Ahmad berpendapat, harusnya pembebasan AS pada saat proses peradilan pidana, bukan di tingkat penyidikan. “Jadi ini semangatnya karena kasus itu viral, coba kasus itu enggak viral, beda lagikan,” ujarnya.

Ia menjelaskan bahwa peradilan pidana itu merupakan subsistem dan tidak bisa berdasarkan tekanan publik. Menurutnya, langkah kepolisian menetapkan tersangka itu sudah benar sepanjang berdasarkan 2 alat bukti permulaan yang cukup.

“Ditetapkan sebagai tersangka, prapenuntutan, sidangnya cepat lah supaya publik enggak marah. Lalu hakim memutuskan, ya benar, saudara A melakukan upaya bela paksa menyebabkan 2 orang mati karena perbuatan 2 orang itu mengancam jiwanya, tegoncang jiwanya sehingga dia melakukan pembelaan diri dan membunuh orang tersebut,” katanya.

Dengan demikian, perbuatan tersebut dihapuskan dalam konteks pidana dan dinyatakan tidak terbukti secara sah dan meyakinkan, sehingga terdakwa dibebaskan. “Selesai kan. Namun prosesnya itu harus cepat memang jangan berlama-lama,” ucapnya.

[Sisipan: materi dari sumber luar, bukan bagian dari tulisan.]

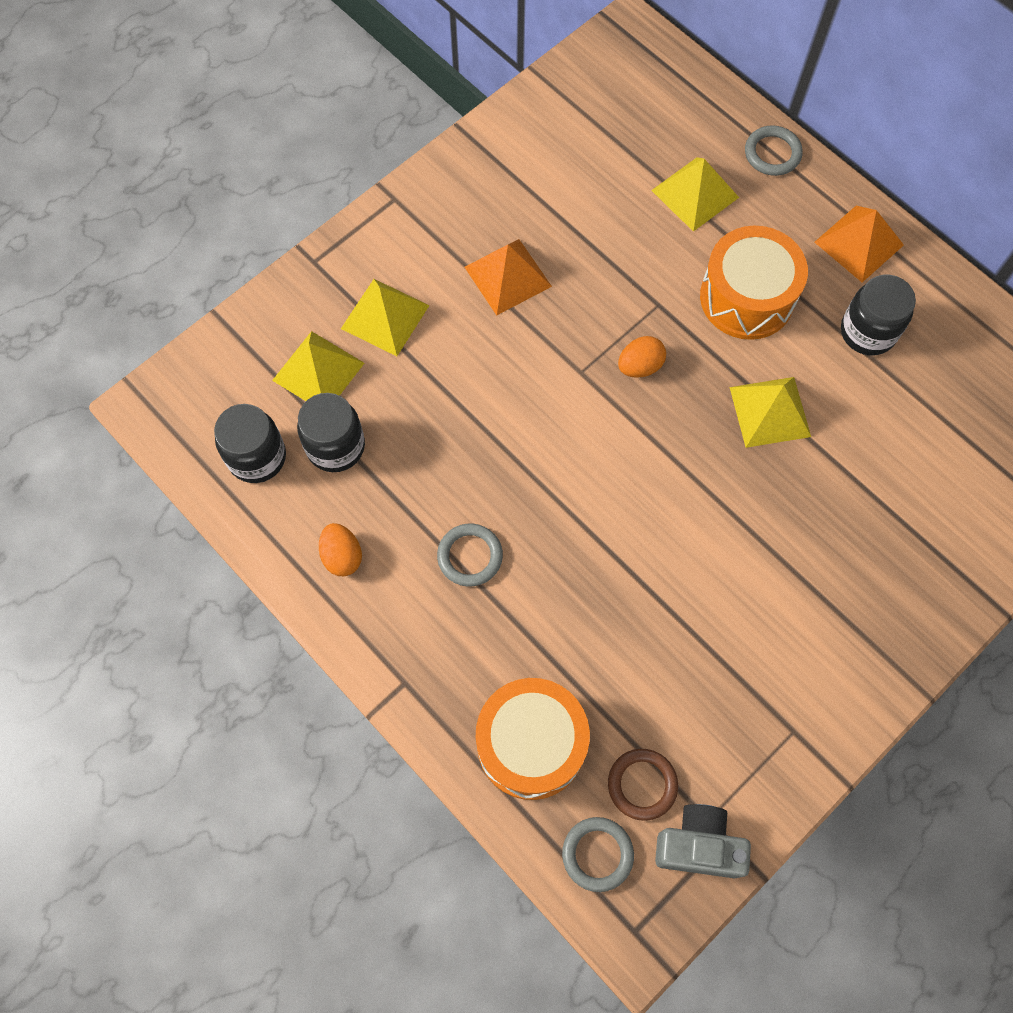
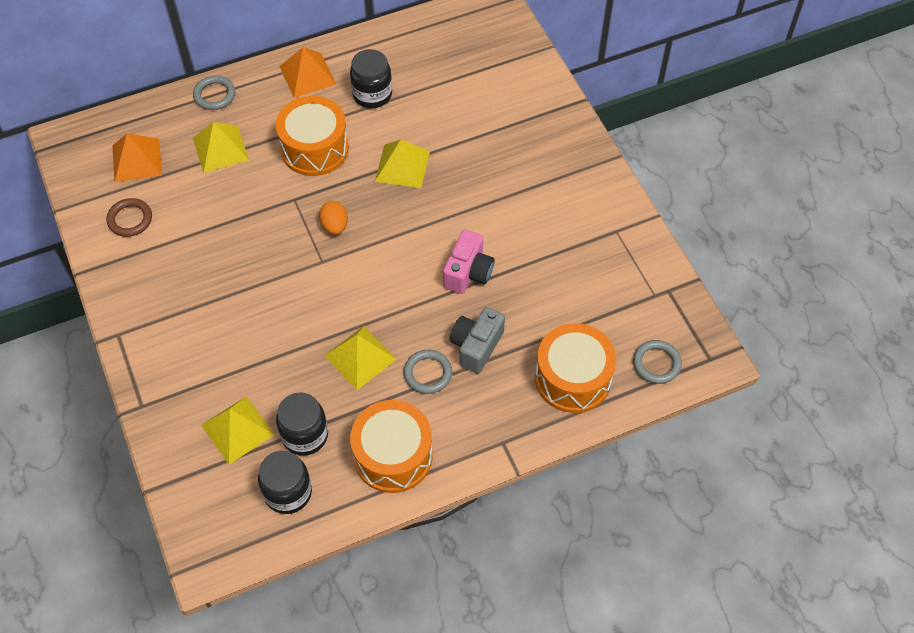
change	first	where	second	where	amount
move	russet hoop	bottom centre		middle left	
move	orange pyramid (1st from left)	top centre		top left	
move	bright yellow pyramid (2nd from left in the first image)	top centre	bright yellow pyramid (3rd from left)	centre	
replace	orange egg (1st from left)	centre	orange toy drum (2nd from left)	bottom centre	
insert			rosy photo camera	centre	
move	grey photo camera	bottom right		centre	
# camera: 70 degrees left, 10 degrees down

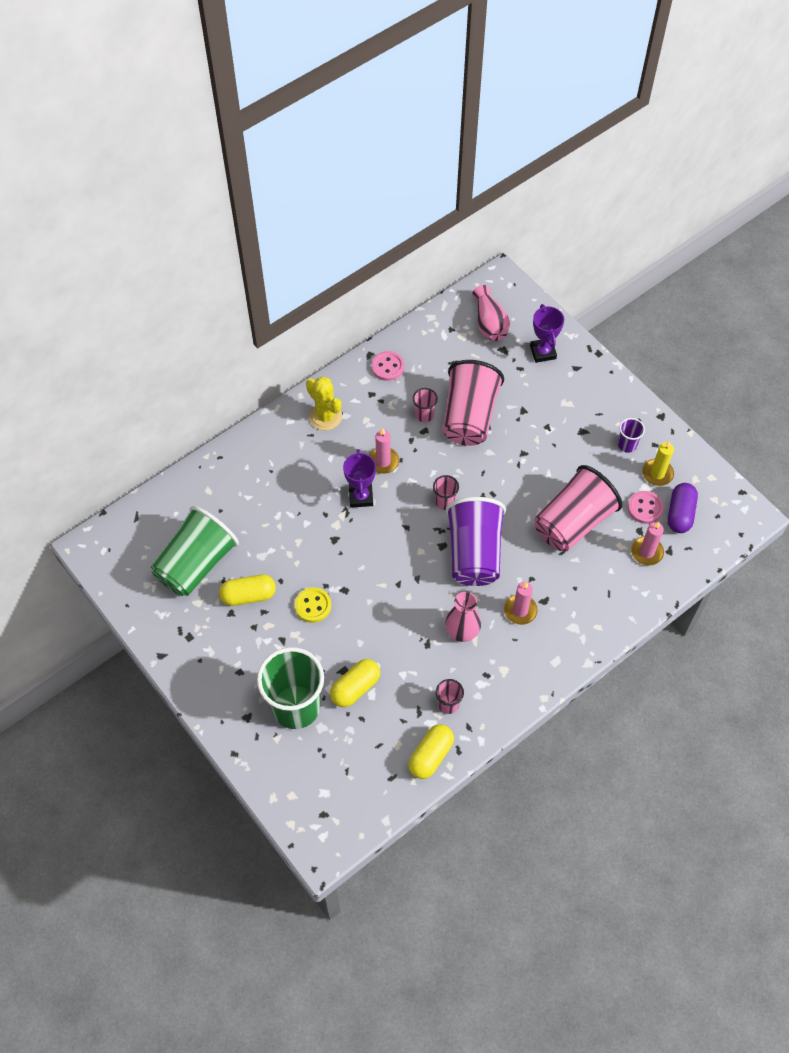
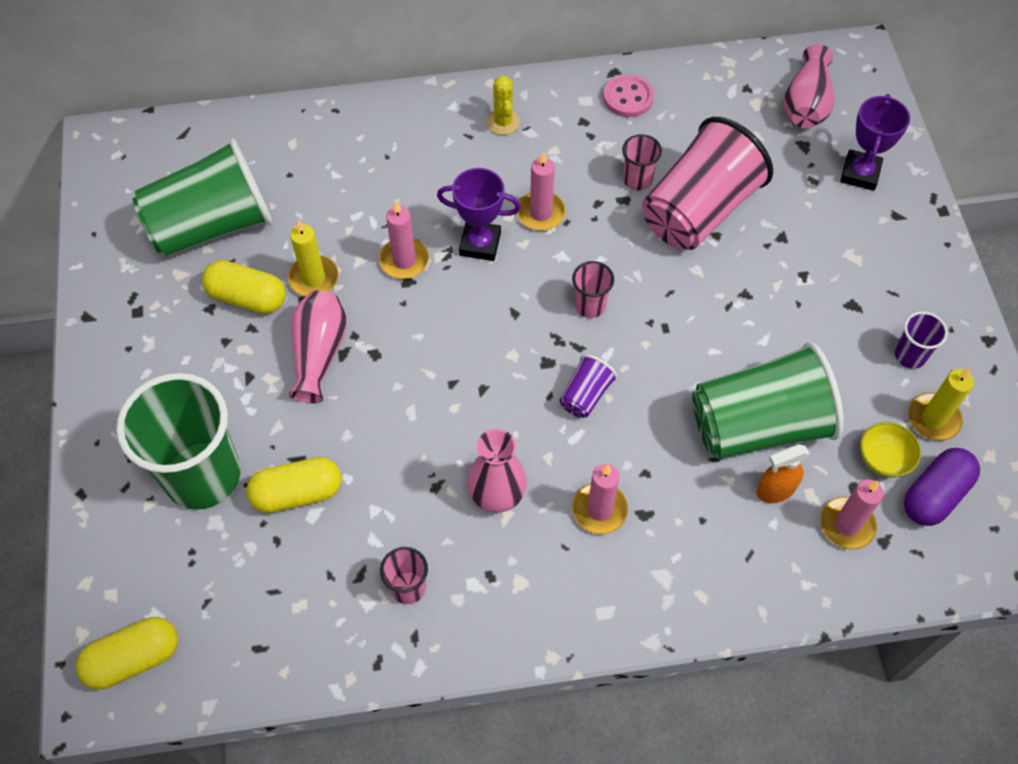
change	first	where	second	where	amount
move	bright yellow capsule (3rd from left in the first image)	bottom centre	bright yellow capsule (1st from left)	bottom left	
insert			bright yellow candle (1st from left)	middle left	
replace	bright yellow sewing button	centre	rosy flower vase (1st from left)	middle left	
insert			rosy candle (1st from left)	top centre	
rotate	violet prize cup (1st from left)	centre		top centre	75 degrees clockwise
resize	bright yellow cactus	centre		top centre	x0.66
resize	violet cup (1st from left)	centre		centre	x0.44
recolor	rosy cup (5th from left)	middle right	green cup (3rd from left)	middle right	
insert			orange spray bottle	middle right	
replace	rosy sewing button (2nd from left)	middle right	bright yellow serving bowl	middle right	
# camera: 30 degrees right, 0 degrees up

Ahmad menyampaikan, pandangannya berbeda dengan pandangan masyarakat yang meyakini bahwa penetapan tersangka itu keliru. “Kita tidak tahu persis apa yang terjadi. Pengadilan yang akan membuat perkara itu terang benderang dari tempat yang gelap tadi itu, di pengadilan jadi terang, kita semua tahu apa yang terjadi,” ujarnya.